Kein Durchkommen bei Beerdigungen ist nur ein Problem : Verkehrssituation am Höcherberg in der Kritik

Die Verkehrssituation am oberen Höcherberg treibt Leser Jürgen Jakoby um. Er behauptet, die Stadt Bexbach tue nichts gegen massive Geschwindigkeitsüberschreitungen in der Höcherberg- und Markwaldstraße – obwohl er mehrfach auf den Missstand hingewiesen habe.

Mehrere Unfälle mit Personen und Sachschäden seien dort vorgekommen.

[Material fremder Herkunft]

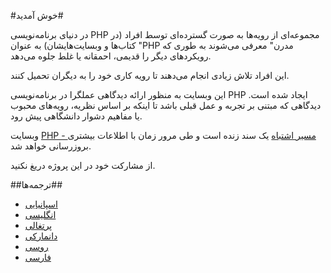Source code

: #خوش آمدید#

در دنیای برنامه‌نویسی PHP مجموعه‌ای از رویه‌ها به صورت گسترده‌ای توسط افراد (در کتاب‌ها و وبسایت‌هایشان) به عنوان "PHP مدرن" معرفی می‌شوند به طوری که رویکردهای دیگر را قدیمی، احمقانه یا غلط جلوه می‌دهد.

این افراد تلاش زیادی انجام می‌دهند تا رویه کاری خود را به دیگران تحمیل کنند.

این وبسایت به منظور ارائه دیدگاهی عملگرا در برنامه‌نویسی PHP ایجاد شده است. دیدگاهی که مبتنی بر تجربه و عمل قبلی باشد تا اینکه بر اساس نظریه، رویه‌های محبوب یا مفاهیم دشوار دانشگاهی پیش رود.

وبسایت [PHP - مسیر اشتباه](http://www.phpthewrongway.com/) یک سند زنده است و طی مرور زمان با اطلاعات بیشتری بروزرسانی خواهد شد.

از مشارکت خود در این پروژه دریغ نکنید.

##ترجمه‌ها##

* [اسپانیایی](http://www.phpthewrongway.com/es/)
* [انگلیسی](http://www.phpthewrongway.com/)
* [پرتغالی](http://www.phpthewrongway.com/pt_br/)
* [دانمارکی](http://www.phpthewrongway.com/da/)
* [روسی](http://www.phpthewrongway.com/ru/)
* [فارسی](http://www.phpthewrongway.com/fa/)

Bei Beerdigungen mit einer größeren Anzahl von Trauergästen seien zudem die Markwald- und die Ferdinand-Kullmann-Straße dermaßen zugeparkt, dass die Anwohner von ihren Hauseingang nicht mehr auf die Straße könnten, ein Durchgangsverkehr unmöglich sei. Auch Rettungsfahrzeuge kämen bei einem eventuellen Einsatz dort nicht durch. Das Ordnungsamt habe bei mehreren Anrufen jedes Mal darauf hingewiesen, dass man kein Personal habe, um vorbei zu schauen, wenn solche Situationen eintreten. Bei der Stadt Bexbach entstehe immer mehr der Eindruck dass die Ortsteile nicht zu zählen scheinen und sich alles auf Bexbach-Mitte mit der Sanierung des Stadtkerns konzentriere, so Jacoby abschließend. Bexbachs Bürgermeister Christian Prech (CDU) verweist darauf, mit Jacoby im Rahmen einer Bürgersprechstunde gesprochen zu haben: „Ich werde es jetzt nochmal forcieren.“ Es „geht gar nicht, dass bei Beerdigungen niemand durchkommt“, gibt er Jacoby Recht.

Bei der nächsten Beerdigung – nach den Corona-Einschränkungen – werde sich das Ordnungsamt die Sachlage vor Ort genau anschauen. Darüber hinaus sei ihm die Verkehrssituation in der Markwald- und Höcherbergstraße „sehr wohl bewusst“. Man habe im Lärmaktionsplan hier Tempo 30 gefordert, doch der zuständige Saarpfalz-Kreis habe das abgelehnt, weil er keine Notwendigkeit dafür gesehen habe. „Wir schauen, wie wir hier genau weiter vorgehen und ob wir den Rechtsweg beschreiten“, so Prech.